Dès lors, nous n’avons pas souligné, dès le début, et avec la vigueur nécessaire, que nous n’avions été écartés du gouvernement que sur l’ordre exprès de la réaction américaine. Et nous avons prêté le flanc à la manœuvre de Léon BLUM et de RAMADIER qui voulaient faire croire à des divergences portant exclusivement sur les questions de salaires et de prix.

Nous avons laissé mettre en avant ce qui n’avait été qu’un prétexte pour nous éloigner du gouvernement.

D’autre part, si nous avons eu raison de dénoncer notre éviction du gouvernement, comme étant une violation des lois de la démocratie parlementaire — comme un nouvel indice de la crise de la démocratie bourgeoise que les capitalistes jettent par-dessus bord dès l’instant oh elle peut être utilisée par la classe ouvrière — nous avons laissé l’impression qu’il s’agissait d’une crise ministérielle plus ou moins ordinaire, tandis qu’il s’agissait d’une intervention brutale des impérialistes américains dans les affaires de la France.

Par suite de cette faute initiale, nous n’avons pas, dès le début, démasqué impitoyablement la conduite des dirigeants socialistes, et des divers partis au gouvernement, comme étant une véritable ignominie, une honteuse trahison des intérêts nationaux.

Il en est résulté les indécisions, les flottements de notre groupe à l’Assemblée Nationale, critiqués par le Comité Central dans sa dernière session : l’abstention au lieu d’un vote résolument hostile contre certains textes gouvernementaux (mesures de vexation envers les paysans, statut de l’Algérie) ; la dénonciation insuffisante de la loi électorale municipale DEPREUX-BARRACHIN, en raison des illusions que l’on cultivait sur l’attitude de tel ou tel groupe, sans tenir compte de la nouvelle situation en France et dans le monde.

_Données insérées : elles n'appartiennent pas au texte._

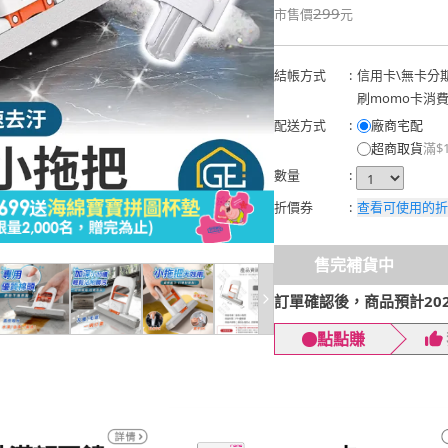
299
市售價
元
結帳方式
:
信用卡
\
無卡分
刷momo卡消
配送方式
:
廠商宅配
超商取貨
滿$
數量
:
折價券
:
查看可使用的折
售完補貨中
訂單確認後，商品預計2026
點點賺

Pendant un certain temps, le Parti a semblé hésiter dans son opposition à un gouvernement qui méconnaît si gravement les intérêts du pays.

Nous avons paru sensibles aux criailleries des socialistes et autres qui nota reprochaient de vouloir faire échec à l’octroi de crédits américains et de porter préjudice à notre pays, en somme, de ne pas agir en patriotes.

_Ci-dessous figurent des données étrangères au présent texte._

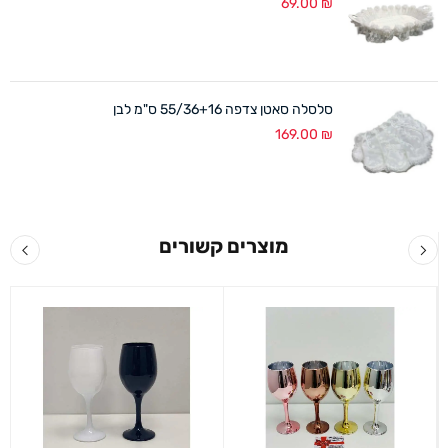
69.00
₪
סלסלה סאטן צדפה 55/36+16 ס"מ לבן
169.00
₪
מוצרים קשורים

Alors que, seuls, nous avons, sur ce problème comme dans toutes les autres questions, une attitude absolument conforme aux intérêts de la France.

Alors que, seuls, nous nous comportons en patriotes passionnément attachés à leur pays.

Les hésitations du Comité Central et du Groupe Parlementaire ont nui, dans une certaine mesure, à la rapide mobilisation des masses ouvrières et démocratiques contre le gouvernement RAMADIER et sa politique néfaste.

Elles ont nourri les tendances opportunistes, condamnées le mois dernier par le Comité Central, et qui s’expriment dans la sous-estimation des forces de la classe ouvrière et la crainte du mouvement de masse.

Alors que le devoir des communistes, dit notre résolution de septembre, est ‘de se placer résolument à la tête du mouvement populaire avec hardiesse et esprit de responsabilité.

Alors que le Parti Communiste a pour mission d’élever, d’éduquer, d’organiser, de guider le mouvement de la classe ouvrière et des masses laborieuses.’ »

Le 18 novembre 1947, Maurice Thorez se rend également à Moscou pour rencontrer Staline.

Désormais, le Parti Communiste Français est « surveillé » de près. Cela va modifier toute sa perspective.

Mais ce qu’on lit au 11e congrès allait déjà dans ce sens : dès la crise gouvernementale, marquée par la sortie du gouvernement, l’URSS était intervenue et c’est ce qui explique le discours subitement différent.

Le 11e congrès a ainsi une double nature : il est acceptation de la rectification… mais au prix d’un compromis à accepter du point de vue du Mouvement Communiste International. La France aurait sa propre « voie ».